Following the departure in April of head coach Chris Gobrecht, the Yale women’s basketball team announced on May 21 that former assistant coach Allison Guth will be the 10th coach in school history.
Guth, who spent two seasons in New Haven as an assistant from 2010 to 2012, coached five different All-Ivy players during her time at Yale. In 2011–12, she helped guide the Bulldogs to a 16–12 record, including an 8–6 mark in Ivy League play, en route to second place in the Ancient Eight — the Elis’ best standing since the 1988–89 season.
“I believe that Yale is a representation of everything that is good and right in college athletics,” Guth said. “I’m most excited about … getting a chance to work with these amazing young women and student-athletes.”
After leaving Yale in 2012, Guth served as an assistant coach and recruiting coordinator for the Northwestern Wildcats of the Big Ten Conference. The first class that Guth put together for the Wildcats was highly regarded by recruiting services, with ESPN ranking it the No. 2 class in the conference and the No. 17 group in the nation.
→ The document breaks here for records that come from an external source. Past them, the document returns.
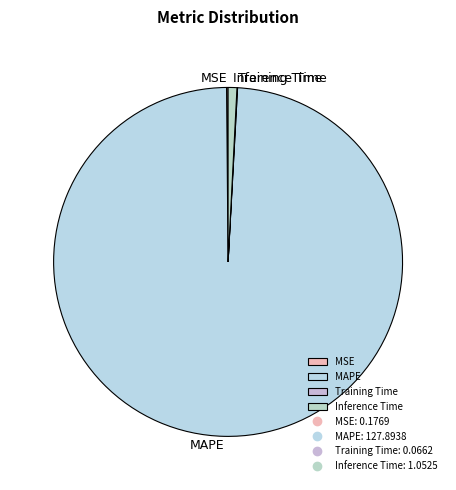

Approximately how many times larger is the value at MAPE compared to Inference Time?

121.5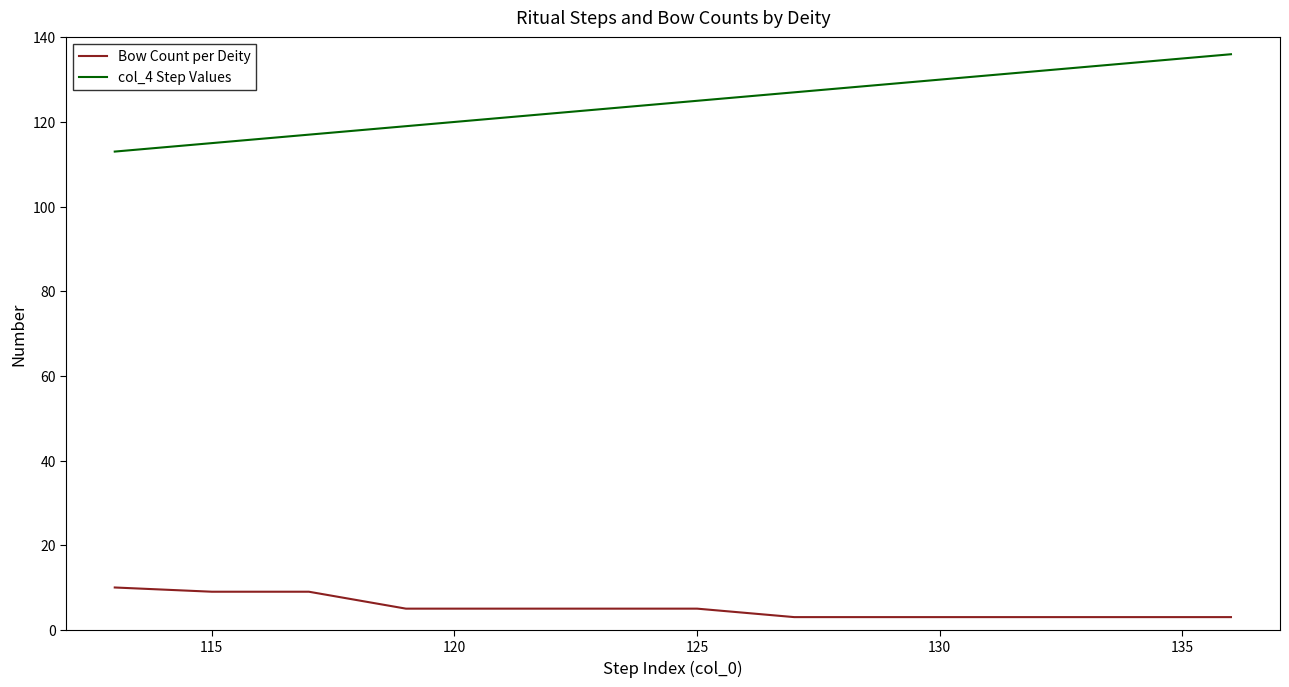

True or false: the data shows 79 at 活佛師尊.

False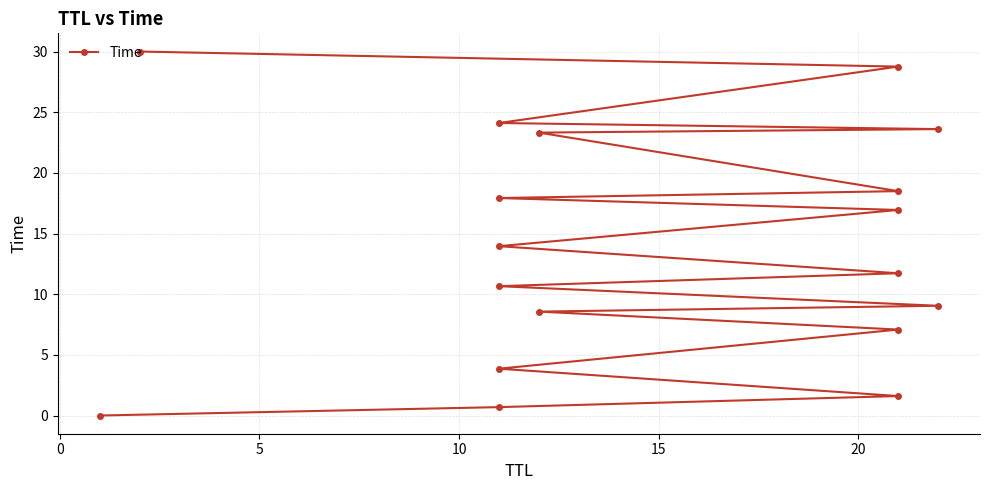

What is the value of the 7th point from the left?

9.0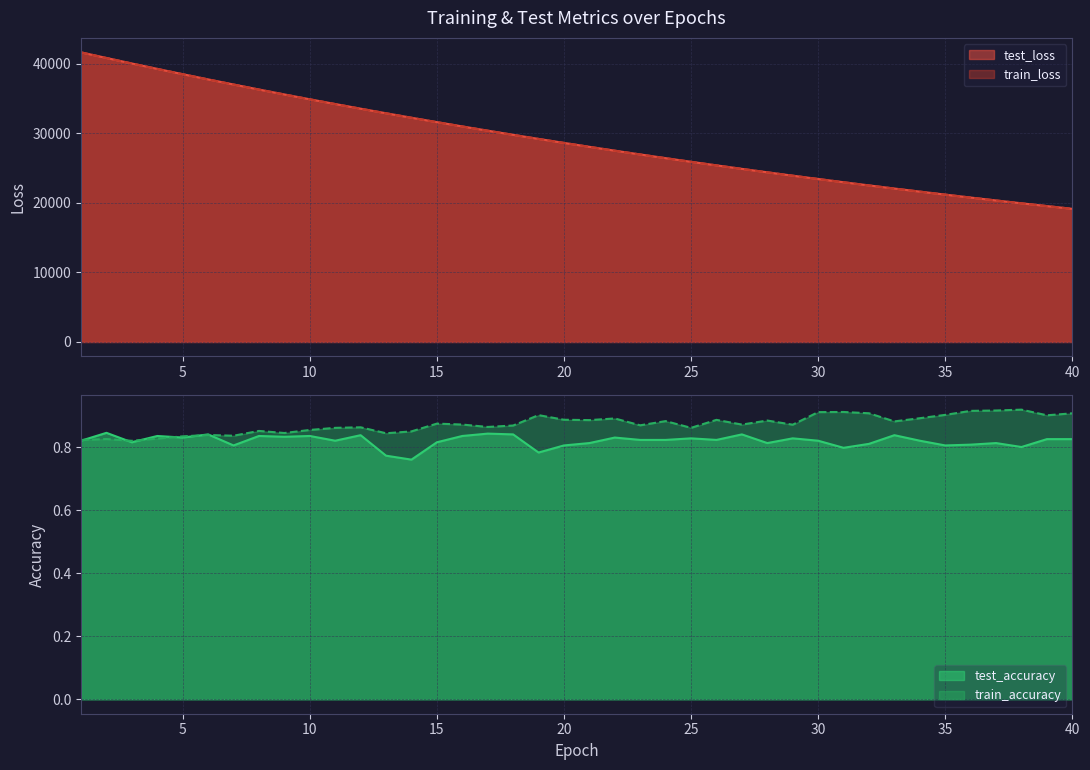

How many lines are shown in the chart?

4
Northwestern also found success on the court. The Wildcats finished 23–9, with a 12–6 record in the Big Ten, and earned a bid to the NCAA Tournament for the first time since 1997. One of Guth’s first recruits, forward Nia Coffey, served as Northwestern’s leading scorer and rebounder in each of her first two years on campus, and she was also named to the First Team All-Big Ten in each campaign.
“The team is looking forward to bringing in Coach Guth as our head coach,” guard Nyasha Sarju ’16 said. “Her vision and enthusiasm are second only to her relational abilities and incredible integrity. These qualities will stand the test of adversity and will foster a great new era of Yale women’s basketball.”
Captain Whitney Wyckoff ’16 agreed, saying that she has confidence in Guth’s basketball knowledge as well as her ability to take the team to the next level.
During her time at Yale, Guth recruited and coached former captain and all-Ivy guard Sarah Halejian ’15, who finished her Yale career ranked 10th in scoring in program history.
Sarju, who was recruited to Yale by Guth as well, said Guth was the single most important person in solidifying her interest and desire to come to Yale.
“I recruited [the current seniors] knowing the talent that they brought from a basketball perspective, knowing that they were going to thrive in the environment that Yale offered,” Guth said. “Leaving was definitely a bittersweet situation … I think it’s going to be an incredible opportunity coaching them.”
Guth added that she has not made any decisions regarding assistant coaches yet, and on-campus interviews taking place next week will help her solidify her staff.
The University of Illinois graduate spent six seasons coaching at Loyola-Chicago, Missouri and DePaul. She inherits a team that went 13–15 last season and tied for third place in the Ivy League with a 7–7 conference mark.